Insert Interval medium

Problem Statement

Given a set of non-overlapping intervals, insert a new interval into the intervals (merge if necessary).

You may assume that the intervals are sorted according to their start times.

Example 1

Input: intervals = [[1,3],[6,9]], newInterval = [2,5] Output: [[1,5],[6,9]] Explanation: Because the new interval [2,5] overlaps with [1,3], we merged them into [1,5].

Example 2

Input: intervals = [[1,2],[3,5],[6,7],[8,10],[12,16]], newInterval = [4,8] Output: [[1,2],[3,10],[12,16]] Explanation: Because the new interval [4,8] overlaps with [3,5],[6,7],[8,10], we merged them into [3,10].

Steps

  1. Handle Empty Intervals: If the input intervals is empty, simply return a list containing the newInterval.

  2. Initialization: Create a list result to store the merged intervals. Initialize an index i to 0 to iterate through the existing intervals.

  3. Iteration and Merging: Iterate through the intervals:

    • If the current interval's end time is less than the newInterval's start time, it doesn't overlap. Add it to the result list.
    • If the current interval's start time is less than or equal to the newInterval's end time, it overlaps (or touches) the newInterval. Update the newInterval's start and end times to encompass the overlap.

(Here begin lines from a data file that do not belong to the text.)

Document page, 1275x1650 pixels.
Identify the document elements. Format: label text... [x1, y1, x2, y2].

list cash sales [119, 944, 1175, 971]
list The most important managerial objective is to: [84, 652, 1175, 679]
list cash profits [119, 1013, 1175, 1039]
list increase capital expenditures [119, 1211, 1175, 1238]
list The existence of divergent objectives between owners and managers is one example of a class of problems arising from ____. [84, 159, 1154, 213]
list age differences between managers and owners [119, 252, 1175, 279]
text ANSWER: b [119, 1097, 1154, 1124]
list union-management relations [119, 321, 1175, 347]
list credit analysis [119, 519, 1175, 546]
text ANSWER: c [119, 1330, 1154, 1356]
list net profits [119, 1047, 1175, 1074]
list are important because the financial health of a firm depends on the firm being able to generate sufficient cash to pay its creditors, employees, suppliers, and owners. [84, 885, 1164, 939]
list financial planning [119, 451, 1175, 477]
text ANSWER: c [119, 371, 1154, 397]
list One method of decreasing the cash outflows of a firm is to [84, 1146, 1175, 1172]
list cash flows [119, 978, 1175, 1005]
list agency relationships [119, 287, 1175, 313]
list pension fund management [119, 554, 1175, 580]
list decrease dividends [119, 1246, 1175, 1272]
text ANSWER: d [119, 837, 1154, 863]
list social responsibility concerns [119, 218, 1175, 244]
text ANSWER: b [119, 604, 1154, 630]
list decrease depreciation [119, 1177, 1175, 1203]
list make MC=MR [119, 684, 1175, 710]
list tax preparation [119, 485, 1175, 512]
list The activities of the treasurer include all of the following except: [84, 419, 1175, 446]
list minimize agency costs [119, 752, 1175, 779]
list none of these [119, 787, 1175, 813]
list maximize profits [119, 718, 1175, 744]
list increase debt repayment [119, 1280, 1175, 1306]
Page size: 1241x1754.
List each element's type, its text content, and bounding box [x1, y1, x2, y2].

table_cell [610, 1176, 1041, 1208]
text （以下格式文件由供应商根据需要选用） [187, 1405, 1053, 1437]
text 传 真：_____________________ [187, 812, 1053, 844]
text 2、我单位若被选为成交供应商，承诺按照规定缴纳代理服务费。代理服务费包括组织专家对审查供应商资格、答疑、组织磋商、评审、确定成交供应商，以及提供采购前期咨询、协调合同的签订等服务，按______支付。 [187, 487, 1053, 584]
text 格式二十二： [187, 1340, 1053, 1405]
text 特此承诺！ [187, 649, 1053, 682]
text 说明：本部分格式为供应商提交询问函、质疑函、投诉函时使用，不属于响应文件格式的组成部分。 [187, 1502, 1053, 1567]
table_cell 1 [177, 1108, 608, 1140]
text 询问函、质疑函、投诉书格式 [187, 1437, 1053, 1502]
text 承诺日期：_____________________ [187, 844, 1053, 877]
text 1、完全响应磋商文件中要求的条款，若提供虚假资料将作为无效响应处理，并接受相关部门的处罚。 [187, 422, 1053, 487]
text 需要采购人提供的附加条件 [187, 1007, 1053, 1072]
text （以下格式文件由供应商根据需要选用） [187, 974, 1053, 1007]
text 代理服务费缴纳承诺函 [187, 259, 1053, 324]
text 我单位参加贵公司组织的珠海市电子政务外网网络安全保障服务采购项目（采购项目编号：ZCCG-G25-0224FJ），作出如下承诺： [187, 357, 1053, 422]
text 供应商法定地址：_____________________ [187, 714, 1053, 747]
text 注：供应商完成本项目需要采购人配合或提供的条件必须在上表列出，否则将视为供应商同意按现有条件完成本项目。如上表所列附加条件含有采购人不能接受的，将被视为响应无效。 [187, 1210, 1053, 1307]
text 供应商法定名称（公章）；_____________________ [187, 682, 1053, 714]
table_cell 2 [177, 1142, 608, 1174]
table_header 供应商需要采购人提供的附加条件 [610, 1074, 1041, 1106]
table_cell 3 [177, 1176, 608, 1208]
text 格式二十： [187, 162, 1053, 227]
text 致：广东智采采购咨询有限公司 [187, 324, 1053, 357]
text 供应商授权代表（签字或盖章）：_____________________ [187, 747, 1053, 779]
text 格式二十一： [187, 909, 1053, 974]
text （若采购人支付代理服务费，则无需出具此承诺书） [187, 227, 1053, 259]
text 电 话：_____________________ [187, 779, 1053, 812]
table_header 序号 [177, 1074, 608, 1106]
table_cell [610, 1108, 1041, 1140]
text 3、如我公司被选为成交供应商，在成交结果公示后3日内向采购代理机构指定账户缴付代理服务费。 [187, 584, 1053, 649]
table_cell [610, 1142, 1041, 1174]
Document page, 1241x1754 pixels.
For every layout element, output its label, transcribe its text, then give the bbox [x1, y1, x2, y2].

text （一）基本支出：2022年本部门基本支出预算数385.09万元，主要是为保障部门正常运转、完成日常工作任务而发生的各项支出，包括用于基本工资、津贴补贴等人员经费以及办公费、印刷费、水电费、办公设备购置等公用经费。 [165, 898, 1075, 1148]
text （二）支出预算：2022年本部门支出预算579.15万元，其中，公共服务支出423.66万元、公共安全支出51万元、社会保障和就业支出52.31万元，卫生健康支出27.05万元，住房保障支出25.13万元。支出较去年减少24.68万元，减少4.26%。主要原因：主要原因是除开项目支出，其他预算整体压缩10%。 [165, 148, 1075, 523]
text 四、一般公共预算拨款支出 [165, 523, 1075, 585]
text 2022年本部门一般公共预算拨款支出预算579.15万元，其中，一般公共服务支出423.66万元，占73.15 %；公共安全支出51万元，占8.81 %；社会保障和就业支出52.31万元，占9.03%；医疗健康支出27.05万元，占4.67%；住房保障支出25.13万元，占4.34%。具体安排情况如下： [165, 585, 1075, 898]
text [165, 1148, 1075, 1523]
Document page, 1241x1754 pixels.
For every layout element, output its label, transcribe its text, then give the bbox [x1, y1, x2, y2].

Continue iterating, updating newInterval.
    • Once the loop finishes, add the merged newInterval to the result list.
  4. Append Remaining Intervals: Add any remaining intervals from intervals (those after the overlap) to the result list.

Explanation

The algorithm efficiently handles overlapping intervals by iteratively merging them into the newInterval. The key idea is to track the overall start and end times of the merged intervals as we iterate through the list. We only add intervals to the result list that do not overlap with the newInterval. Once the iteration is complete and the merged newInterval has been formed, we append any remaining intervals from the original input.

Code

using System;
using System.Collections.Generic;

public class Solution {
    public int[][] Insert(int[][] intervals, int[] newInterval) {
        List<int[]> result = new List<int[]>();
        int i = 0;

        // Add intervals before the overlap
        while (i < intervals.Length && intervals[i][1] < newInterval[0]) {
            result.Add(intervals[i]);
            i++;
        }

        // Merge overlapping intervals
        while (i < intervals.Length && intervals[i][0] <= newInterval[1]) {
            newInterval[0] = Math.Min(newInterval[0], intervals[i][0]);
            newInterval[1] = Math.Max(newInterval[1], intervals[i][1]);
            i++;
        }
        result.Add(newInterval);

        // Add remaining intervals
        while (i < intervals.Length) {
            result.Add(intervals[i]);
            i++;
        }

        return result.ToArray();
    }
}

Complexity

  • Time Complexity: O(n), where n is the number of intervals. We iterate through the intervals at most twice.
  • Space Complexity: O(n) in the worst case, to store the result list. If there are no overlaps, the space complexity could be O(1) if the result were to be written over the existing input array. However, the typical solution requires extra space as shown above.